Bruce Douglas Mattson, 97, passed away peacefully at home on Jan. 26, 2019.
He was born of Swedish stock in Litchfield, Minn. on Oct. 3, 1921. The family moved to Mankato, Minn., where Bruce and his two younger sisters, Marie and Grace, were raised.
His mother taught him piano, for which he had a natural talent. He played in church and for local dances. In high school he bought a new car with money earned as a pianist.
He played in several jazz bands in southern Minnesota. At the start of WWII, he left college, enlisting in the Army in 1942 and was eventually commissioned a lieutenant assigned to Cannon Company, 333rd Infantry Regiment of the 84th Division, “Railsplitters”. He fought at Geilenkirchen and the Ardennes Forest, losing a leg during the Battle of the Bulge.
Bruce married Mary Lou Neely of Oakdale, La., in 1945 while convalescing in Texas. They had met in Camp Claiborne Army Depot, La., while he was in training and had written to each other while he was overseas. Bruce and Mary Lou made their home in Mankato, Minn., where they raised three sons. Bruce attended college while working for the post office. He attended graduate schools in Minnesota and Colorado, where he earned a doctorate in education.
The family moved to Lubbock, Texas in 1965 where Bruce founded the Special Education Department at Texas Tech University; he served as department chair and professor of education until his retirement in 1983. He continued teaching as an adjunct professor at numerous universities and colleges.
Bruce and Lou lived on Whidbey Island since 1985 — first in Langley and then in Oak Harbor, where Bruce continued to teach in local colleges. They were both active in the Retired Officers Association. Bruce and Lou last year celebrated their 73rd wedding anniversary.
He is survived by his wife Mary Lou Mattson and sons Bruce Douglas Mattson, Jr. and Daniel Marshall Mattson. Middle son Robert Winston Mattson passed away a few months earlier.
Bruce is also survived by 10 grandchildren and 13 great-grandchildren.

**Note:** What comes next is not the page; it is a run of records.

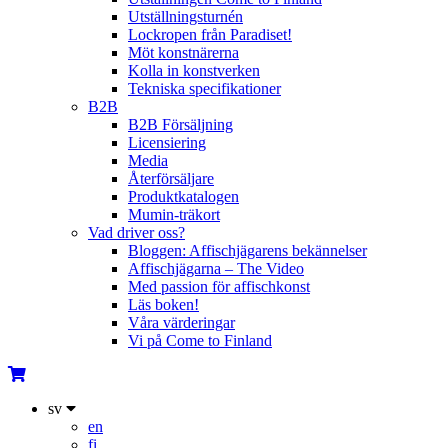
Utställningsturnén
Lockropen från Paradiset!
Möt konstnärerna
Kolla in konstverken
Tekniska specifikationer
B2B
B2B Försäljning
Licensiering
Media
Återförsäljare
Produktkatalogen
Mumin-träkort
Vad driver oss?
Bloggen: Affischjägarens bekännelser
Affischjägarna – The Video
Med passion för affischkonst
Läs boken!
Våra värderingar
Vi på Come to Finland
sv
en
fi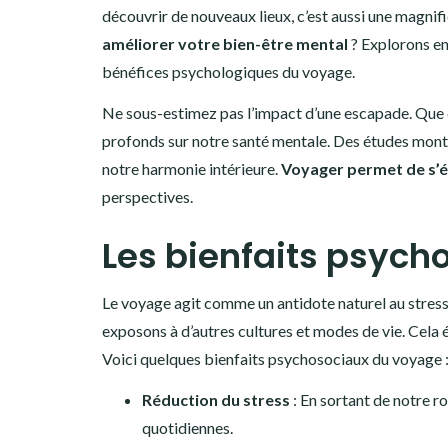
découvrir de nouveaux lieux, c’est aussi une magnif
améliorer votre bien-être mental
? Explorons en
bénéfices psychologiques du voyage.
Ne sous-estimez pas l’impact d’une escapade. Que c
profonds sur notre santé mentale. Des études montr
notre harmonie intérieure.
Voyager permet de s’
perspectives.
Les bienfaits psych
Le voyage agit comme un antidote naturel au stress
exposons à d’autres cultures et modes de vie. Cela é
Voici quelques bienfaits psychosociaux du voyage 
Réduction du stress
: En sortant de notre r
quotidiennes.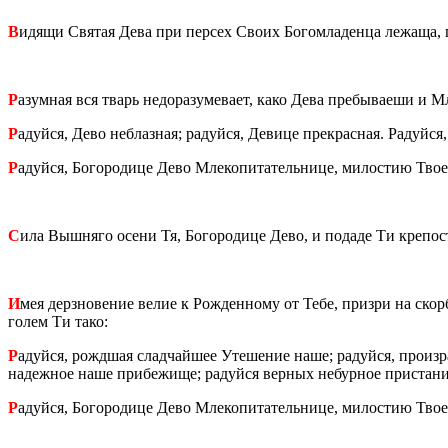
В
идящи Свя­тая Дева при пер­сех Своих Бо­гом­ла­ден­ца ле­жа­ща, г
Р
азум­ная вся тварь недо­ра­зу­ме­ва­ет, како Дева пре­бы­ва­е­ши и Мл
Р
адуй­ся, Дево неблаз­ная; ра­дуй­ся, Де­ви­це пре­крас­ная. Ра­дуй­ся
Р
адуй­ся, Бо­го­ро­ди­це Дево Мле­ко­пи­та­тель­ни­це, ми­ло­стию Тв
С
ила Выш­ня­го осени Тя, Бо­го­ро­ди­це Дево, и по­да­де Ти кре­п
И
мея дерз­но­ве­ние велие к Рож­ден­но­му от Тебе, при­з­ри на скор
го­лем Ти тако:
Р
адуй­ся, рожд­шая слад­чай­шее Уте­ше­ние наше; ра­дуй­ся, про­из­рас
на­деж­ное наше при­бе­жи­ще; ра­дуй­ся вер­ных небур­ное при­ста­ни
Р
адуй­ся, Бо­го­ро­ди­це Дево Мле­ко­пи­та­тель­ни­це, ми­ло­стию Тв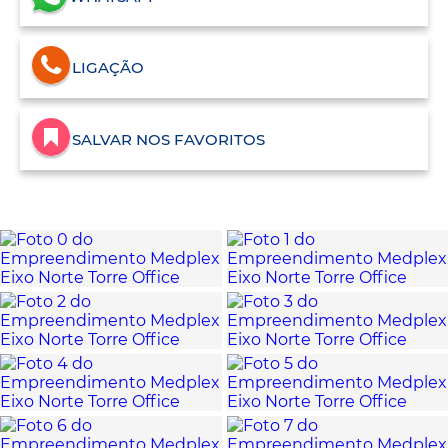
LIGAÇÃO
SALVAR NOS FAVORITOS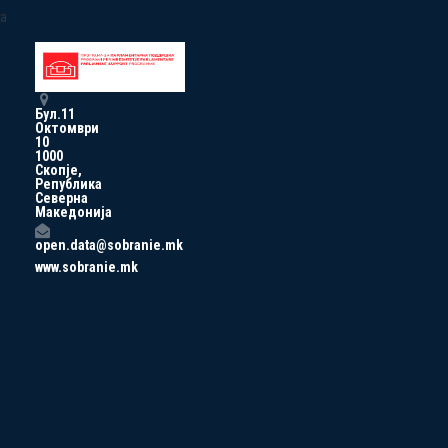
a
Бул.11
Октомври
10
1000
Скопје,
Република
Северна
Македонија
open.data@sobranie.mk
www.sobranie.mk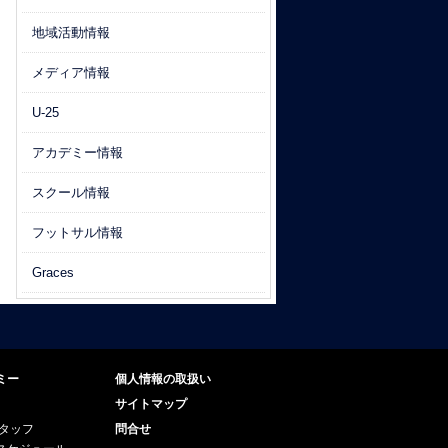
地域活動情報
メディア情報
U-25
アカデミー情報
スクール情報
フットサル情報
Graces
ミー
個人情報の取扱い
サイトマップ
スタッフ
問合せ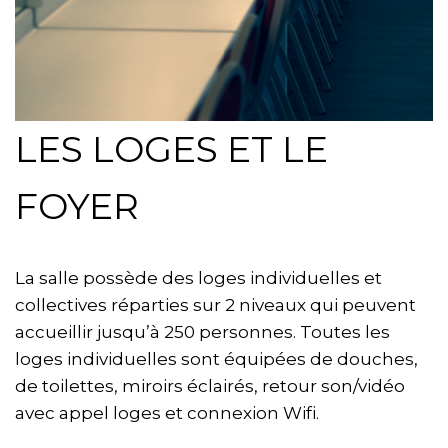
LES LOGES ET LE
FOYER
La salle possède des loges individuelles et
collectives réparties sur 2 niveaux qui peuvent
accueillir jusqu’à 250 personnes. Toutes les
loges individuelles sont équipées de douches,
de toilettes, miroirs éclairés, retour son/vidéo
avec appel loges et connexion Wifi.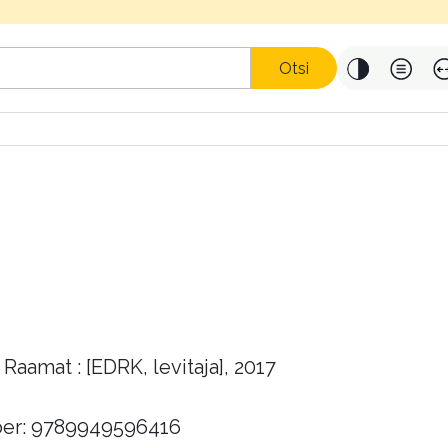
Otsi
Raamat : [EDRK, levitaja], 2017
er: 9789949596416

Bruce was a rare and gifted personality. His was the warmth and affability of Jimmy Stewart, the humor and sharp wit of Danny Kaye and the gentle kindness in spirit of both. He was and will continue to be an inspiration and role model for his sons and family.
A memorial service will take place this February at Tahoma National Ceme-tery, in Kent, with full military honors.
Arrangements entrusted to Wallin Funeral Home, Oak Harbor.